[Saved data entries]
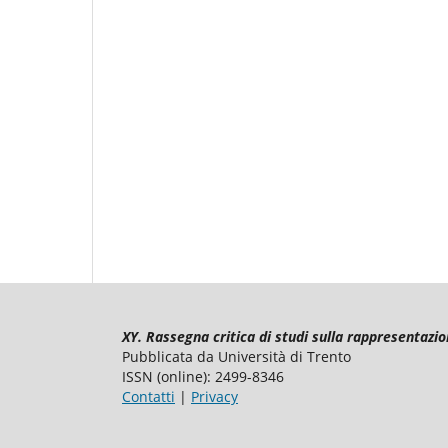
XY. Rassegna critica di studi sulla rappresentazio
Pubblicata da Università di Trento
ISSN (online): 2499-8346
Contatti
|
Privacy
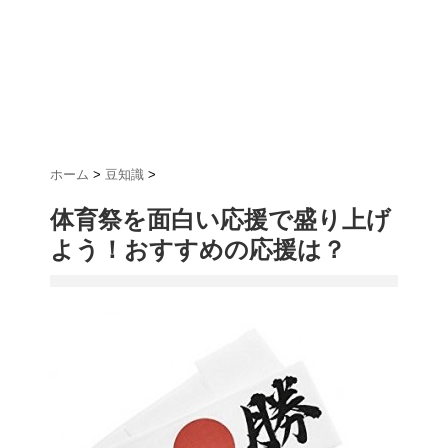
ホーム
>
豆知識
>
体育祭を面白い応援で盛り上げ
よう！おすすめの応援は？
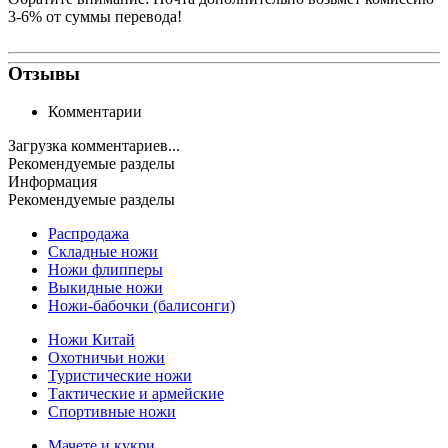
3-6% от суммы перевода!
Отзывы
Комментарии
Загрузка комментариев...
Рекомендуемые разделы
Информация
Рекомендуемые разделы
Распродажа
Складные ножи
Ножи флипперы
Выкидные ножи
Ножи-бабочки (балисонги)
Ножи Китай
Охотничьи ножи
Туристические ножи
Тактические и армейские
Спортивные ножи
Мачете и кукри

= WHAT THIS TASK INVOLVES =
Output the text of all the records as a JSON list of strings, with one string per line and no blank lines. Leave the pictures out.

= RESULT FOR THIS TASK =
[
  "XY. Rassegna critica di studi sulla rappresentazio",
  "Pubblicata da Università di Trento",
  "ISSN (online): 2499-8346",
  "Contatti",
  "|",
  "Privacy",
  "ホーム",
  ">",
  "豆知識",
  ">",
  "体育祭を面白い応援で盛り上げ",
  "よう！おすすめの応援は？",
  "3-6% от суммы перевода!",
  "Отзывы",
  "Комментарии",
  "Загрузка комментариев...",
  "Рекомендуемые разделы",
  "Информация",
  "Рекомендуемые разделы",
  "Распродажа",
  "Складные ножи",
  "Ножи флипперы",
  "Выкидные ножи",
  "Ножи-бабочки (балисонги)",
  "Ножи Китай",
  "Охотничьи ножи",
  "Туристические ножи",
  "Тактические и армейские",
  "Спортивные ножи",
  "Мачете и кукри"
]